Inference drawing is a matter of proof. Proof of intention by inference can arise from circumstances which show that the defendant “was aware of the likelihood, in the sense that there was a significant or real chance, that his conduct involved [the prohibited] act and nevertheless persisted in that conduct”: Kural v The Queen (1987) 162 CLR 502, [1987] HCA 16 (and quoted in Smith at [7]). The statutory language changed after Kural, and now the concept of a significant or real chance calls to mind the phrase “a substantial risk” in the definition of recklessness (s 5.4).

The risk of confusing the old common law with the new statutory language no doubt lies behind the joint judgment’s comment in Smith at [68] that “looking to the future it might be preferable if directions given in cases like these were made to align more closely to the language of the Code, and in particular to the statutory definition of intent in s 5.2”.

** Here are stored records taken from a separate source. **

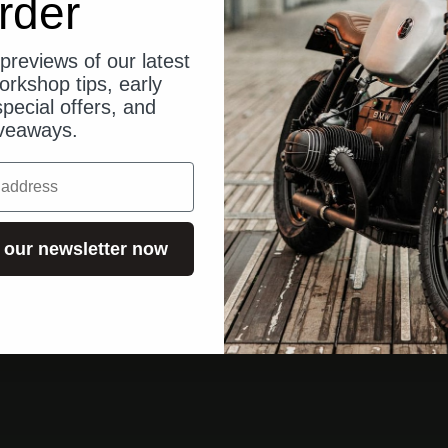
rder
previews of our latest
orkshop tips, early
pecial offers, and
veaways.
 our newsletter now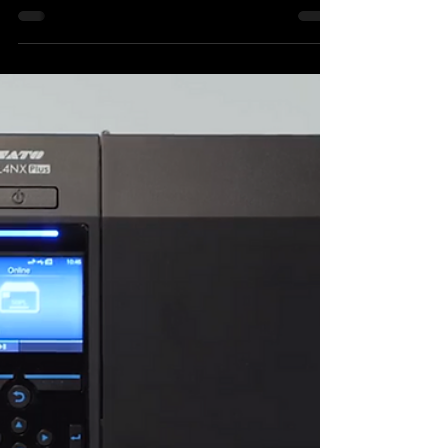
The Label Makers’ impressive track record
of providing leading spirits brands with
striking, stand out labels continues, as it
works with...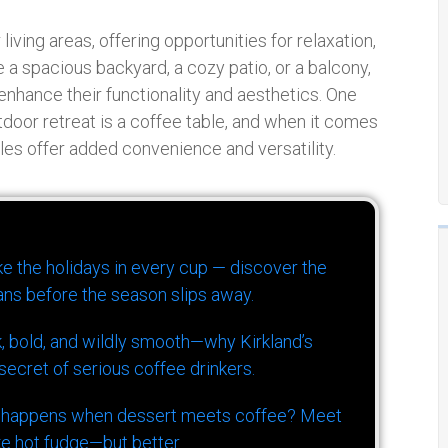
ing areas, offering opportunities for relaxation,
 a spacious backyard, a cozy patio, or a balcony,
 enhance their functionality and aesthetics. One
door retreat is a coffee table, and when it comes
les offer added convenience and versatility.
ike the holidays in every cup — discover the
ns before the season slips away.
k, bold, and wildly smooth—why Kirkland’s
ecret of serious coffee drinkers.
 happens when dessert meets coffee? Meet
ke hot fudge—but better.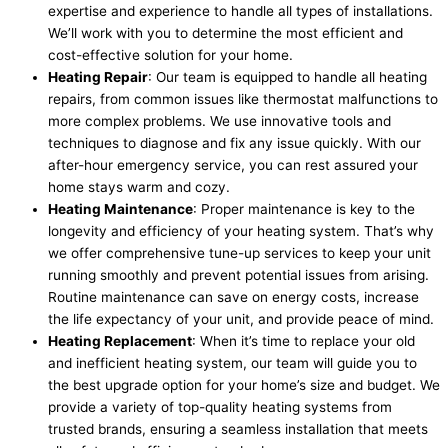
expertise and experience to handle all types of installations.
We’ll work with you to determine the most efficient and
cost-effective solution for your home.
Heating Repair
: Our team is equipped to handle all heating
repairs, from common issues like thermostat malfunctions to
more complex problems. We use innovative tools and
techniques to diagnose and fix any issue quickly. With our
after-hour emergency service, you can rest assured your
home stays warm and cozy.
Heating Maintenance
: Proper maintenance is key to the
longevity and efficiency of your heating system. That’s why
we offer comprehensive tune-up services to keep your unit
running smoothly and prevent potential issues from arising.
Routine maintenance can save on energy costs, increase
the life expectancy of your unit, and provide peace of mind.
Heating Replacement
: When it’s time to replace your old
and inefficient heating system, our team will guide you to
the best upgrade option for your home’s size and budget. We
provide a variety of top-quality heating systems from
trusted brands, ensuring a seamless installation that meets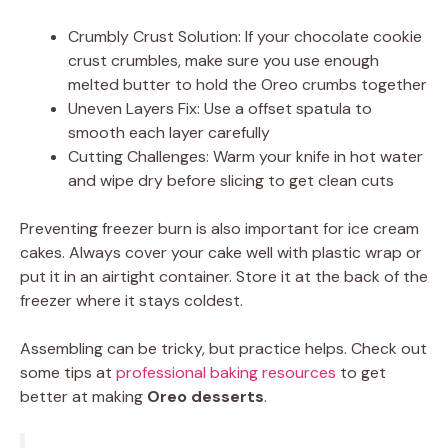
Crumbly Crust Solution: If your chocolate cookie
crust crumbles, make sure you use enough
melted butter to hold the Oreo crumbs together
Uneven Layers Fix: Use a offset spatula to
smooth each layer carefully
Cutting Challenges: Warm your knife in hot water
and wipe dry before slicing to get clean cuts
Preventing freezer burn is also important for ice cream
cakes. Always cover your cake well with plastic wrap or
put it in an airtight container. Store it at the back of the
freezer where it stays coldest.
Assembling can be tricky, but practice helps. Check out
some tips at
professional baking resources
to get
better at making
Oreo desserts
.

In s 5.2(1), intention includes meaning to do something, here, to import the substance (at [6]). The Court’s guidance as to appropriate directions on the drawing of inferences include (at [69] para 8(ii)) that it is open to use a proven belief that there was a real or significant chance that the thing was done, to support an inference that it was meant to be done. This comes from the Kural exposition of the law, and needs to be read in the light of the Court’s fuller explanation. The point in Smith is that awareness of a real or significant chance means that “it is open to infer on the basis of all the facts and circumstances of the case that the accused intended to import the substance” (at [60]), and where “a person is aware of a real or significant chance of the presence of an extraneous substance in an object which the person brings into Australia, and does nothing by way of inspection or declaration to avoid the risk of its presence, the circumstances of the case strongly suggest that the person's state of mind is, in truth, that he or she is prepared to proceed with bringing the object into Australia even if the substance is in the object; and thus that the person means and intends to import the substance” (at [59]).

This is perilously close to recklessness at common law, and one must wonder whether attempts to substitute for the clear language of a statute are necessarily helpful. Did the word “means” in s 5.2(1) really need to be explained in terms of a real and substantial risk?

Knowledge, in law, includes wilful blindness. This is the state of mind of a person who ignores a suspicion because of a determination to remain ignorant of the truth. That person is deemed to know the truth. See R v Briscoe 2010 SCC 13, [2010] 1 SCR 411, and R v Martin [2007] NZCA 386 at [11] where consistency with R v Kural [1986] VR 673 at 676-678 is noted. So, acting with that knowledge is meaning to do that thing, and is intending to do it. This is different from recklessness, where a person simply fails to take the measures that a reasonable person would have taken to investigate whether the suspicion is true.